For the purpose of your patch (avoiding unnecessary dependencies on load) it seems like a sufficient change is below; somehow approximately random choice of ports seems a more tolerable change than truncating (??) random numbers.

Index: R/snow.R
--- R/snow.R	(revision 69936)
+++ R/snow.R	(working copy)
@@ -84,8 +84,10 @@
     rscript <- file.path(R.home("bin"), "Rscript")
     port <- Sys.getenv("R_PARALLEL_PORT")
     port <- if (identical(port, "random")) NA else as.integer(port)
-    if (is.na(port))
-        port <- 11000 + 1000 * ((stats::runif(1L) + unclass(Sys.time())/300) %% 1)
+    if (is.na(port)) {
+        runif1 <- sample.int(.Machine$integer.max, 1) / .Machine$integer.max
+        port <- 11000 + 1000 * ((runif1 + unclass(Sys.time()) / 300) %% 1)
+    }
     Sys.i <- Sys.info()
     options <- list(port = as.integer(port),
                     timeout = 60 * 60 * 24 * 30, # 30 days
Comment 2 Henrik Bengtsson 2016-01-12 23:40:12 UTC
Thanks Martin.  Yes, I was thinking about that truncation too. Your runif1 is certainly better emulation of runif().
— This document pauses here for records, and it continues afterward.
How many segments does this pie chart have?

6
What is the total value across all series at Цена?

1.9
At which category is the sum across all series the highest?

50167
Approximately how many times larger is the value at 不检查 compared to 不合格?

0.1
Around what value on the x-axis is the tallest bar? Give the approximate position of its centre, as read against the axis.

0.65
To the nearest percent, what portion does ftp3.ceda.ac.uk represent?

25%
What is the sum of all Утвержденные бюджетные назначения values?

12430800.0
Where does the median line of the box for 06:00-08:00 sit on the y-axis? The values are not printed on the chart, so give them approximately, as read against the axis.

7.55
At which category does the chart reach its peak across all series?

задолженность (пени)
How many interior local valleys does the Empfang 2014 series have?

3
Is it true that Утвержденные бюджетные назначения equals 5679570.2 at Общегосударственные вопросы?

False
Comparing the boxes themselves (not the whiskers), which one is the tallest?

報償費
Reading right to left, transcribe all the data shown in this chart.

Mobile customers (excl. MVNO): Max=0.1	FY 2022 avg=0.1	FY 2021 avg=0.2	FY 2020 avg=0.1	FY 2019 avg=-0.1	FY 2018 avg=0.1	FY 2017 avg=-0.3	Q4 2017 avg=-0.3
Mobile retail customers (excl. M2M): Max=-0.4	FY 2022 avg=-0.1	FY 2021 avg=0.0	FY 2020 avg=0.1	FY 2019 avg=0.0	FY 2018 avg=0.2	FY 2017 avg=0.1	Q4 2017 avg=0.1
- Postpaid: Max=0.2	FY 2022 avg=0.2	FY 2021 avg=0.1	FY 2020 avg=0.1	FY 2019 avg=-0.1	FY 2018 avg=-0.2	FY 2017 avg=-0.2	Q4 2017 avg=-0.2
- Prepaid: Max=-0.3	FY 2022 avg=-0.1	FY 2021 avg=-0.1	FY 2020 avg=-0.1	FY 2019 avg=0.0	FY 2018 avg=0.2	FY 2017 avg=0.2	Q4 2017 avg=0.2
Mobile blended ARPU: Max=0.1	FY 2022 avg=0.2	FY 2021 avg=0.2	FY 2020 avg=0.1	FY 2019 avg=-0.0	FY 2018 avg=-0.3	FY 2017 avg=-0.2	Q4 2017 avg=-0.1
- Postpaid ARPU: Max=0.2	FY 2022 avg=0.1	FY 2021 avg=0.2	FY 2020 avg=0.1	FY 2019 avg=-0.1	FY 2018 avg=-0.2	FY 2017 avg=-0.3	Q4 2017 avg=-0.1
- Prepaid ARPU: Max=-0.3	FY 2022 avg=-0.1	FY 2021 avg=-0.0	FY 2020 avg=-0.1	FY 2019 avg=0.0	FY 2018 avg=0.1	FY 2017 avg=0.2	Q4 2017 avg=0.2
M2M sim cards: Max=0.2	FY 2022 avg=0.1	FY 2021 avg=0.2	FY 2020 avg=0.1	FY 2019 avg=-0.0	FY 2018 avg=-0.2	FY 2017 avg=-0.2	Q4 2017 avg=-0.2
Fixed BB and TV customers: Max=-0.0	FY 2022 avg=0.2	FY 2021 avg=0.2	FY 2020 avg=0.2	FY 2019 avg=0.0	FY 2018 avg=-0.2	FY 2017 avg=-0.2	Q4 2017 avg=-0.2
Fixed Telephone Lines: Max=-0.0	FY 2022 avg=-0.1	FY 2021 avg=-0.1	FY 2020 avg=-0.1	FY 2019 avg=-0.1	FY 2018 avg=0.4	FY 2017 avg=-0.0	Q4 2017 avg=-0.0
Just to make sure, but I think you've got it: sample.int(1) is just to generate .Random.seed.
Comment 3 Martin Morgan 2016-01-20 01:09:28 UTC
Thanks Henrik I made these changes in devel.

I did actually misread your code on first pass, thinking that the result of sample.int() was being used.